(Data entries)
────────

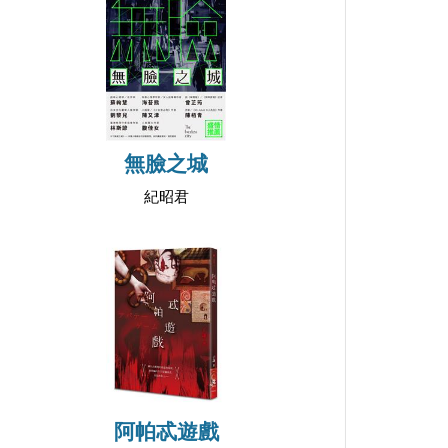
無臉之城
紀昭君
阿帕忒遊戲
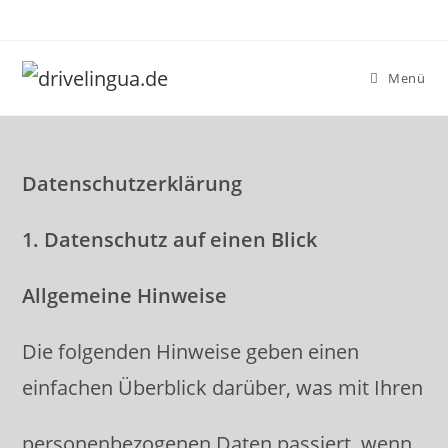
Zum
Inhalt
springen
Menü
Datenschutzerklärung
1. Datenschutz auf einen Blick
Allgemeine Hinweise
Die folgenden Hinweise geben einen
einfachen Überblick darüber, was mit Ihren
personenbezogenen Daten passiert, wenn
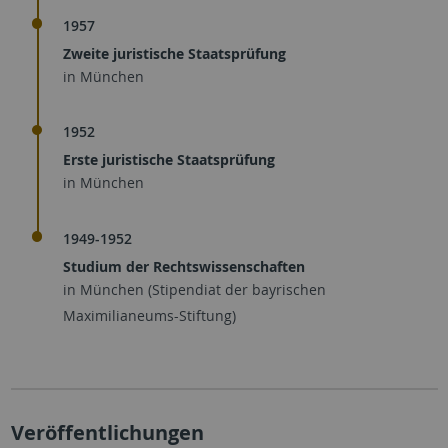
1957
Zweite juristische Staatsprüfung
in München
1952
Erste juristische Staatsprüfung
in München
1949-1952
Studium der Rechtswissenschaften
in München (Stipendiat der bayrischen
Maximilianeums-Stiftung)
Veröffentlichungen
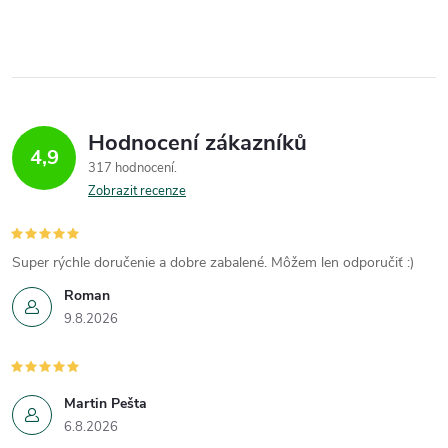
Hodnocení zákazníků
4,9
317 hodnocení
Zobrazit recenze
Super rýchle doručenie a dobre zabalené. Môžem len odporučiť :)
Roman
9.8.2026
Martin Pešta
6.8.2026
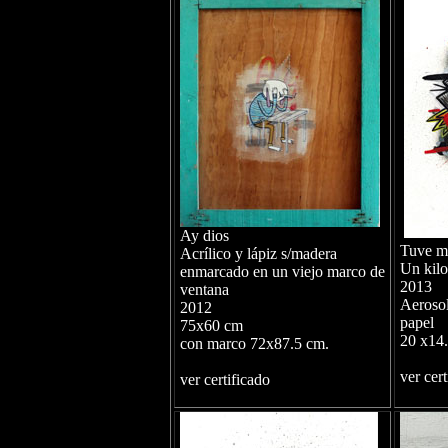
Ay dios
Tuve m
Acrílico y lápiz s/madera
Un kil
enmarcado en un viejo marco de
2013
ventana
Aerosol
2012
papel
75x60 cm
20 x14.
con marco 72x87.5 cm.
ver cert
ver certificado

────────

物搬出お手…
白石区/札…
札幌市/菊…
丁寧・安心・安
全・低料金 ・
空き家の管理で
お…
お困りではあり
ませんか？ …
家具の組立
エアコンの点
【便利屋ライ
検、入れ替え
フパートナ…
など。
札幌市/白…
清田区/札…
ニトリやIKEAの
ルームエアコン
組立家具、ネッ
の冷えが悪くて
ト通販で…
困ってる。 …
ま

────────

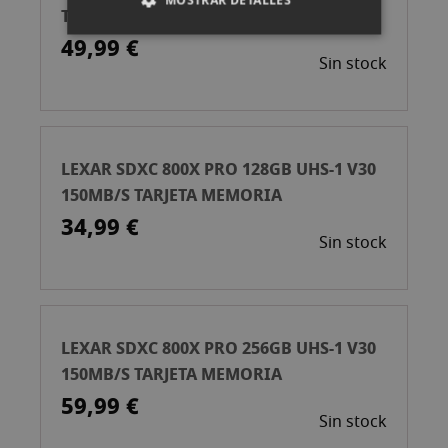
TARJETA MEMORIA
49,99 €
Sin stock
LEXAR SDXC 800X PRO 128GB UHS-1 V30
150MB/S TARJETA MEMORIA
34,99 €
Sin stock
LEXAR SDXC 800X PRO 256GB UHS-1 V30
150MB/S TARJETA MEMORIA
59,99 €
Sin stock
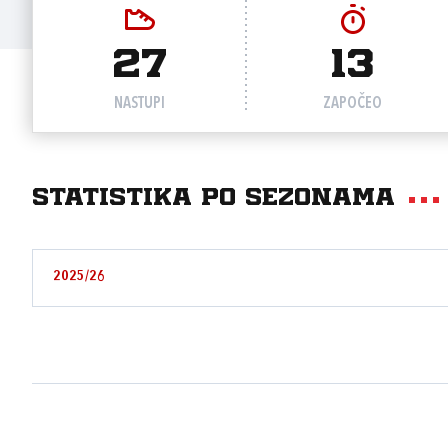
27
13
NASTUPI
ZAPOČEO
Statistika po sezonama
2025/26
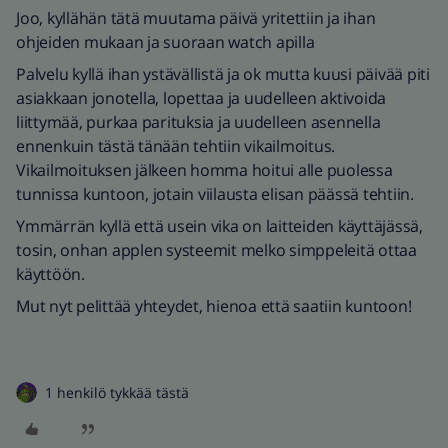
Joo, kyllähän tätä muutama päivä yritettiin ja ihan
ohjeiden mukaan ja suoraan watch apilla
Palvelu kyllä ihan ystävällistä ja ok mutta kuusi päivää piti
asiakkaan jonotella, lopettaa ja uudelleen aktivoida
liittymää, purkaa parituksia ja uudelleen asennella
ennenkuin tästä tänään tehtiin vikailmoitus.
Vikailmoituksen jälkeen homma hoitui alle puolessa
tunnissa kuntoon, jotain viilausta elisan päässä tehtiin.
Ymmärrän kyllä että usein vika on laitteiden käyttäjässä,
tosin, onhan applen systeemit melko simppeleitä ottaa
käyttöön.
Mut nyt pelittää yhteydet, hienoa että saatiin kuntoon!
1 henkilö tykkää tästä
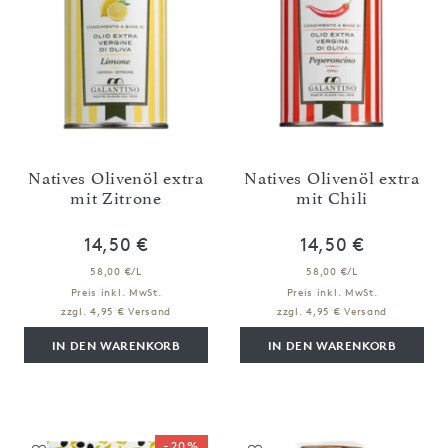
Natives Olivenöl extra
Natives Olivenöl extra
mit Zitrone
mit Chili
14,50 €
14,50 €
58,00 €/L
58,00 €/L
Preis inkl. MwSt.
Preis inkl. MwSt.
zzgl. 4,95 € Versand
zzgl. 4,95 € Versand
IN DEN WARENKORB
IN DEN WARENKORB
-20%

────────

What to work on | Select each line in the data entries above that contains the string "LEXAR", with matching case, and copy those lines.

Written response |
LEXAR SDXC 800X PRO 128GB UHS-1 V30
LEXAR SDXC 800X PRO 256GB UHS-1 V30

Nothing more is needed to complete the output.